Step 1: Decide on the Routine
Most people obsess about the morning routines. But if you’re like me, getting up at 5 am will hurt you in the long-run. I used to do this but can’t keep up. My circadian rhythm is just different.
Note that every new habit will be dreadful at the start. But after a few weeks, that usually goes away. For example, after years of not hitting the gym, your first two weeks will be painful. But after that, it gets easier despite the intensity of the workouts you do. The most painful will always be that first workout after years of not doing anything.
You can pick a time of day (morning, night) or an event like after finishing a task. This will depend largely on what you do, that’s why you have to make it your own.
In my case, I have my morning wakeup/coffee routine and an end-of-day routine. The ones I shared above.
Whenever I need to focus on one particular task like writing or analyzing data, I plug my earphones, binaural beats, turn off all notifications and get started.
Whatever you choose, pick one to get started.
Step 2: Answer Your Why
Why are you doing it? Ask yourself that a couple of times.
- to increase productivity. Why?
- to get work done faster. Why?
- so I get to spend time with my family no later than 6 pm.
And so on. Dig deep. This helps you stay motivated.
Step 3: Analyze Your Current Routines
You might not think you have one, but you already have habits that you constantly do.
- Watching Netflix after dinner until you fall asleep, that’s your routine.
- Checking your Facebook and Instagram in bed until your eyes hurt, that’s your routine
- Answering email first thing in the morning, that’s your routine
- Checking every single notification that pops up on your phone and computer, that’s your routine (i.e. you’re routinely distracted)
Think about what you’re currently doing. Write it down or take note of it.
Step 4: Add or Change
If you’re happy with it and it’s helping you achieve your goals, stick to it. Then ask yourself if you want to add something to it. If it’s not and detrimental, you might want to change it.
In another post, I wrote that in order to keep up with my 30-day writing challenge, I had to change two things:
- Wake up 30 minutes earlier — I wake up around 7:00-7:30 am, so I adjusted that to 30 minutes earlier. That’s it. Not 5 am. I’m not going to function at that time.
- Spend less time watching Netflix — instead, I used the time at night to read books and other articles.
I need to wake up earlier so that everything is more quiet. I had a full plate at that time with client work. So, I had to cut back on personal leisure if I want to finish that challenge. In order for me to feel refreshed when I wake up, I need to sleep earlier. That means I cut back on Netflix at night.
The reading part came from knowing that my outputs are only as good as my inputs. If I don’t read or take in new information that is useful, my writing suffers. And it just makes it harder. That’s why I make it a point to spend at least an hour reading each day.
What are you currently doing that is helping you be more productive? What are those that prevent you from performing well?
Step 5: Make It Happen
All new things are hard. But as they say, that’s a sign of growth.

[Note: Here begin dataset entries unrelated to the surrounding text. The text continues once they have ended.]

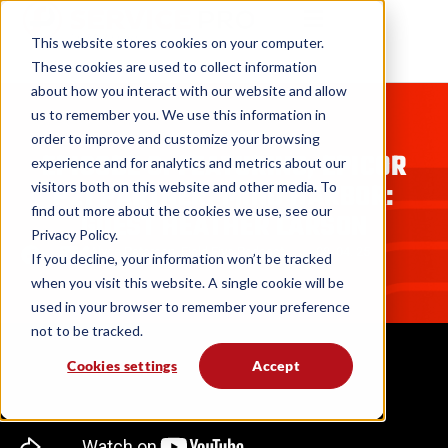
This website stores cookies on your computer.
These cookies are used to collect information
about how you interact with our website and allow
us to remember you. We use this information in
PODCASTS
order to improve and customize your browsing
EPISODE 6: FEATURING, EPICOR
experience and for analytics and metrics about our
P21 PARTNER, MIND HARBOR:
visitors both on this website and other media. To
find out more about the cookies we use, see our
GUEST HEATHER LARSON
Privacy Policy.
Alyce Peterson
,
Field Five Podcast
08. 04. 25
If you decline, your information won’t be tracked
when you visit this website. A single cookie will be
used in your browser to remember your preference
not to be tracked.
Cookies settings
Accept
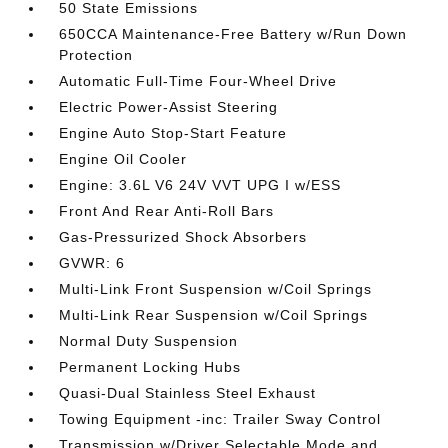
50 State Emissions
650CCA Maintenance-Free Battery w/Run Down
Protection
Automatic Full-Time Four-Wheel Drive
Electric Power-Assist Steering
Engine Auto Stop-Start Feature
Engine Oil Cooler
Engine: 3.6L V6 24V VVT UPG I w/ESS
Front And Rear Anti-Roll Bars
Gas-Pressurized Shock Absorbers
GVWR: 6
Multi-Link Front Suspension w/Coil Springs
Multi-Link Rear Suspension w/Coil Springs
Normal Duty Suspension
Permanent Locking Hubs
Quasi-Dual Stainless Steel Exhaust
Towing Equipment -inc: Trailer Sway Control
Transmission w/Driver Selectable Mode and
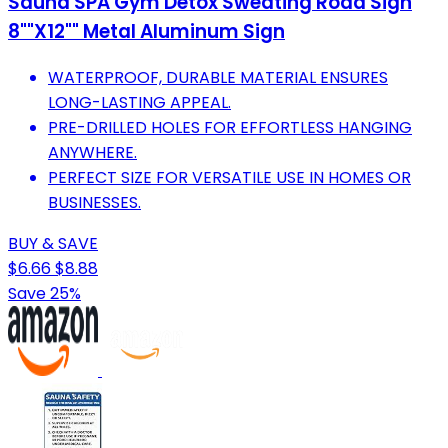
Sauna SPA Gym Detox Sweating Road Sign
8""X12"" Metal Aluminum Sign
WATERPROOF, DURABLE MATERIAL ENSURES
LONG-LASTING APPEAL.
PRE-DRILLED HOLES FOR EFFORTLESS HANGING
ANYWHERE.
PERFECT SIZE FOR VERSATILE USE IN HOMES OR
BUSINESSES.
BUY & SAVE
$6.66
$8.88
Save 25%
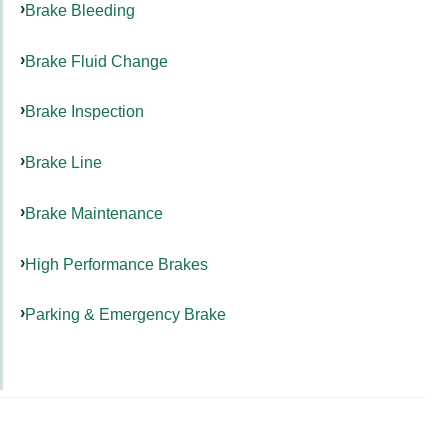
Brake Bleeding
Brake Fluid Change
Brake Inspection
Brake Line
Brake Maintenance
High Performance Brakes
Parking & Emergency Brake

This is easy in the first few days. The hardest part is sticking to it even if you don’t feel like it.
Good habits are hard to form but easy to live with. Bad habits are easy to form but hard to live with.—Brian Tracy
I don’t have any special advice, but really just do it. The more you follow your routine, the more it gets easier. The effect of it comes to you later—you might not notice it but every single time you do your routine, it unconsciously primes your mind and body for what you’re about to do.
It lowers your reliance on willpower and motivation because, as Tynan, the author of Superhuman by Habit, says, habits are “action(s) that you take on a repeated basis with little or no required effort or thought.”
Over to You
Have you ever thought about your own habits, routines, and rituals? Are they helping you achieve your goals or not?
Why not take the time to look at what you do, decide if that’s something you want to keep doing, and figure out how you can improve and perform better.